◆ Passage provided ◆
┌──
FreeIPA web UI (and potentially other webapps) does not work, SELinux denies 'execmem' access
link to this item - Bugzilla: #1277224
There was a complex bug in Fedora 23 which was known to affect the FreeIPA web UI and may have affected other webapps written in Python. In Fedora, SELinux is configured by default to prevent web server processes from executing writeable memory - referred to as 'execmem' access. We have determined that use of the original
python-cryptography module version in Fedora 23 commonly triggered such 'execmem' accesses. Notably, using the widely used
python-requests module loads the python-cryptography module if the
python-ndg_httpsclient package is installed. This package was a dependency of
python-urllib3 in Fedora 21, so it is fairly common to have it installed.
The result of this was that, if you have
python-ndg_httpsclient installed, any Python webapp that uses the requests module was likely to crash. In the system logs you saw an SELinux denial of the 'execmem' access, and in the web server logs you likely saw a note that the affected process crashed. This was known to affect at least the FreeIPA web UI - the web server would continually try to launch child processes, and each one would crash - and may possibly have affected other webapps.
This issue was resolved with updates to the
python-cryptography packages. As long as you have installed the latest versions of those packages, the issue should no longer affect you.
Atomic images have incorrect permissions on the /tmp directory
link to this item - Bugzilla: #1276775
The permissions of the
/tmp dir on early Fedora 23 Atomic host images were 755 when they should have been 777. This broke things that wanted to write to
/tmp but didn't have permissions to. This issue was resolved with an update to the
ostree package which both ensured later Fedora 23 Atomic images were correct out of the box, and fixes the permissions on existing Fedora 23 Atomic deployments when they are updated.
Packages downloaded for system upgrade are removed if you perform a package transaction before starting the upgrade
link to this item - Bugzilla: #1276886
If you want to upgrade your system, you first need to download all necessary packages, and then trigger the upgrade process. However, with DNF versions before 1.0.2, if you do any package transaction between these two actions, e.g. because there is some dependency issue between your currently installed packages and the downloaded packages, or because you decide to install/remove something before starting the upgrade process, the whole package cache (including all of your downloaded packages) are cleaned. If you try to start the upgrade process, you'll receive unhelpful Error: system is not ready for upgrade error message. You'll need to download all the packages again (using
dnf system-upgrade download ... command).
└──
◆ Problems to work on ◆
1. According to the Fedora 23 known-issues text, what permissions did the /tmp directory have on early Fedora 23 Atomic host images?
2. Carry on the Fedora 23 known-issues text from where it stops.

◆ Record excerpts ◆
┌──
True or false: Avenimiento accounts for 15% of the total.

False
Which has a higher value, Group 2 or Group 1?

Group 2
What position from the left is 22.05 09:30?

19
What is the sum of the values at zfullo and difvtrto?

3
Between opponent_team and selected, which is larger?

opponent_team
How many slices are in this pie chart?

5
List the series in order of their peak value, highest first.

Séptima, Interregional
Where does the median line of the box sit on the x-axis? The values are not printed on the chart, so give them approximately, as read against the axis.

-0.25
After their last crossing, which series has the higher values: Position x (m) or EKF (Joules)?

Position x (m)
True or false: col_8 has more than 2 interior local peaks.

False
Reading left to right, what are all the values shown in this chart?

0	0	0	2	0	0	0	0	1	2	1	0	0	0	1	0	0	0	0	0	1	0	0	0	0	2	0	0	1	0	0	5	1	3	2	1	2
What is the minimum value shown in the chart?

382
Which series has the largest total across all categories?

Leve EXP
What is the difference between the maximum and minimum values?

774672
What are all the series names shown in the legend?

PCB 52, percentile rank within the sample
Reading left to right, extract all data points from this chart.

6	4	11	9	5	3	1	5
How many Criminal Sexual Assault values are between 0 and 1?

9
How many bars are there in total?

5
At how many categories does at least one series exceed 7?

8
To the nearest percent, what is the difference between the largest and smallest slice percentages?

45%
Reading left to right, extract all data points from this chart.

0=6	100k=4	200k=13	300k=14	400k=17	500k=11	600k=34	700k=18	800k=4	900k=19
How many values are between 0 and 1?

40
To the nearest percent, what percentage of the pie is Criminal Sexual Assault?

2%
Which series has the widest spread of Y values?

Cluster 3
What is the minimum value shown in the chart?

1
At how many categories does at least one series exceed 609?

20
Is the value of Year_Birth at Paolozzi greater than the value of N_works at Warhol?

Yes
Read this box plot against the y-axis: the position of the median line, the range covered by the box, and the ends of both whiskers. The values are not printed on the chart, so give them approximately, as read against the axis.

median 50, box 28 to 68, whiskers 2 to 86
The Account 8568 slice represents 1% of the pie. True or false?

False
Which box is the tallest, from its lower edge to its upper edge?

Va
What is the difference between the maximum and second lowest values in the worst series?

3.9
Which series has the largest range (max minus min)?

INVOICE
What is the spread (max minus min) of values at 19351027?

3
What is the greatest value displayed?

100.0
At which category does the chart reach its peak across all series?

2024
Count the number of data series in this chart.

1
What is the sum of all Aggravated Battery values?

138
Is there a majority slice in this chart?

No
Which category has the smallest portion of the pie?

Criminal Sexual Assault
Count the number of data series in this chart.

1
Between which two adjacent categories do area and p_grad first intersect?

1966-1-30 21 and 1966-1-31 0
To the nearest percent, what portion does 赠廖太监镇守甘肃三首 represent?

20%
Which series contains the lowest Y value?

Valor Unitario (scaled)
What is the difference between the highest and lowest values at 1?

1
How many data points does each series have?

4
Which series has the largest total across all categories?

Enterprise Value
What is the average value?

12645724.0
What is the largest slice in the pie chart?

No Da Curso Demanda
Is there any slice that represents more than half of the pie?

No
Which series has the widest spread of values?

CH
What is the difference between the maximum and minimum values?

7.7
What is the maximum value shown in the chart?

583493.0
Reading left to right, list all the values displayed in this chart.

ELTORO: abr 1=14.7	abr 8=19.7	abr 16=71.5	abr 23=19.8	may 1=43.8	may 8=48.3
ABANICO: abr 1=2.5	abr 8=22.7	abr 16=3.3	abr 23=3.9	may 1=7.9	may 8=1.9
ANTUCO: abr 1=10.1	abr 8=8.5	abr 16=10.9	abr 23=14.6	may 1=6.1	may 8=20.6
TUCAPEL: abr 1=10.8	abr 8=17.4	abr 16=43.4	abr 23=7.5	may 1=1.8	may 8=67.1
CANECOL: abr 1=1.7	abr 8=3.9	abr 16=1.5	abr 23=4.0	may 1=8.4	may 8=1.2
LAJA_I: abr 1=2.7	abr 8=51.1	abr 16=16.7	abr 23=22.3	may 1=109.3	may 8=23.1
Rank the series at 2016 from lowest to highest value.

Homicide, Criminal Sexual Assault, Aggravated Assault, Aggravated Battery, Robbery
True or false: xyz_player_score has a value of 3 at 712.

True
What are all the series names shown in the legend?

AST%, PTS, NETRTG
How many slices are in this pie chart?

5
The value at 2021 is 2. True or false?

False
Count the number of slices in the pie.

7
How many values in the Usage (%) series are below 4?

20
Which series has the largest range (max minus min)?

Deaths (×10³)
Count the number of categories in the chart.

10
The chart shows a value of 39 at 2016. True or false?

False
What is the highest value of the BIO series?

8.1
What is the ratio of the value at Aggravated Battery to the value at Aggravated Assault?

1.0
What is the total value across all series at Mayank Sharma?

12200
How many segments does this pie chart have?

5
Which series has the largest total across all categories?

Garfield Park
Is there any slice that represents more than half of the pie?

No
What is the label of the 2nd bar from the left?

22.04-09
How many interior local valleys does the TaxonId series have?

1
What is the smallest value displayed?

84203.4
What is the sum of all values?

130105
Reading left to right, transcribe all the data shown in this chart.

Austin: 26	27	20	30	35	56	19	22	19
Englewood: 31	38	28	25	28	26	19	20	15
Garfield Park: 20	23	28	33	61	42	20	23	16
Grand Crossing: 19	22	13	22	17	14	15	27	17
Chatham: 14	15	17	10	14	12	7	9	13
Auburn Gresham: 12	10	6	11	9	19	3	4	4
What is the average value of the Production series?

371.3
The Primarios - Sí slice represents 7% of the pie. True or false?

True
└──
◆ Responses by item number ◆
1. 755, when they should have been 777.

2.
This issue was resolved in DNF 1.0.2, which was in Fedora 23 at release time, and was released for Fedora 22 as an update. Therefore, when upgrading from Fedora 22 to Fedora 23 you should not encounter this issue so long as Fedora 22 is updated first, and you should never encounter this issue when upgrading from Fedora 23 to a later release.
If you still need to work around this issue, use
--setopt=keepcache=True DNF option for transactions you perform between the upgrade download and the reboot. That will make sure your package cache is not cleaned and you will not need to re-download everything again.
Three monitors with an Intel GPU results in instability and display issues
link to this item - Bugzilla: #1275770
Since kernel 4.2, some people with Intel graphics cards had reported issues when they have three (or possibly more) monitors attached. The issues can range from desktop environment crashing, to monitor layout being reset from time to time, or certain monitors not waking up from sleep/locked desktop mode.
The initial reporter of this bug reported on 2016-05-09 that "The issue I originally reported is now fixed as of at least: xorg-x11-server-Xorg-1.18.3-2.fc23.x86_64 xorg-x11-drv-intel-2.99.917-19.20151206.fc23.x86_64". We have not received further reports since.